Données fournies ▸
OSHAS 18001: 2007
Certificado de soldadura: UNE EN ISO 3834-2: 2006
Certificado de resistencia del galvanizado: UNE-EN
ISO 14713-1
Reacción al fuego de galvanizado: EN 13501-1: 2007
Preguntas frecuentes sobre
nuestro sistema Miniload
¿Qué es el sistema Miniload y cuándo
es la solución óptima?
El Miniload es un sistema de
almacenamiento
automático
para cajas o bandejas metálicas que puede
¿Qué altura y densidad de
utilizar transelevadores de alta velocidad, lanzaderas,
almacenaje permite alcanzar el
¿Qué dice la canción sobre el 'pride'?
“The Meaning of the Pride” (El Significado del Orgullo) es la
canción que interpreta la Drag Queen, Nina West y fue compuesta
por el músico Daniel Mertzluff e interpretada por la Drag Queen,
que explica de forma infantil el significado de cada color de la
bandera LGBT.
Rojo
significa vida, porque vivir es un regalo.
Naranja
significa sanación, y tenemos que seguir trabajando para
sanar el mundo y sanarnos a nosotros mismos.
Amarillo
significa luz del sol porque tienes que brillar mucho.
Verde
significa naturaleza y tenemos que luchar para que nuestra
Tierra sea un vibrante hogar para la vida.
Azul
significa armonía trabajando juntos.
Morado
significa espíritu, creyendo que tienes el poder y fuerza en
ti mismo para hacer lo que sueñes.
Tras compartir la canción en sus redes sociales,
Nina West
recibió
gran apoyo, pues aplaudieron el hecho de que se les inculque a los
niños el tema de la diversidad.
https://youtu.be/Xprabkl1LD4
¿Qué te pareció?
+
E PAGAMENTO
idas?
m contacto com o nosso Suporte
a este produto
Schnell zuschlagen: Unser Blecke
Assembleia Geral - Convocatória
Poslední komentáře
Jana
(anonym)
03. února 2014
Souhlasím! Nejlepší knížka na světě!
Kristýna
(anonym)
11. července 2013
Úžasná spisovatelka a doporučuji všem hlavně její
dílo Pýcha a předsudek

Consigne ▸
Reproduisez fidèlement, ligne par ligne, la totalité des données ci-dessus.

Réponse attendue ▸
OSHAS 18001: 2007
Certificado de soldadura: UNE EN ISO 3834-2: 2006
Certificado de resistencia del galvanizado: UNE-EN
ISO 14713-1
Reacción al fuego de galvanizado: EN 13501-1: 2007
Preguntas frecuentes sobre
nuestro sistema Miniload
¿Qué es el sistema Miniload y cuándo
es la solución óptima?
El Miniload es un sistema de
almacenamiento
automático
para cajas o bandejas metálicas que puede
¿Qué altura y densidad de
utilizar transelevadores de alta velocidad, lanzaderas,
almacenaje permite alcanzar el
¿Qué dice la canción sobre el 'pride'?
“The Meaning of the Pride” (El Significado del Orgullo) es la
canción que interpreta la Drag Queen, Nina West y fue compuesta
por el músico Daniel Mertzluff e interpretada por la Drag Queen,
que explica de forma infantil el significado de cada color de la
bandera LGBT.
Rojo
significa vida, porque vivir es un regalo.
Naranja
significa sanación, y tenemos que seguir trabajando para
sanar el mundo y sanarnos a nosotros mismos.
Amarillo
significa luz del sol porque tienes que brillar mucho.
Verde
significa naturaleza y tenemos que luchar para que nuestra
Tierra sea un vibrante hogar para la vida.
Azul
significa armonía trabajando juntos.
Morado
significa espíritu, creyendo que tienes el poder y fuerza en
ti mismo para hacer lo que sueñes.
Tras compartir la canción en sus redes sociales,
Nina West
recibió
gran apoyo, pues aplaudieron el hecho de que se les inculque a los
niños el tema de la diversidad.
https://youtu.be/Xprabkl1LD4
¿Qué te pareció?
+
E PAGAMENTO
idas?
m contacto com o nosso Suporte
a este produto
Schnell zuschlagen: Unser Blecke
Assembleia Geral - Convocatória
Poslední komentáře
Jana
(anonym)
03. února 2014
Souhlasím! Nejlepší knížka na světě!
Kristýna
(anonym)
11. července 2013
Úžasná spisovatelka a doporučuji všem hlavně její
dílo Pýcha a předsudek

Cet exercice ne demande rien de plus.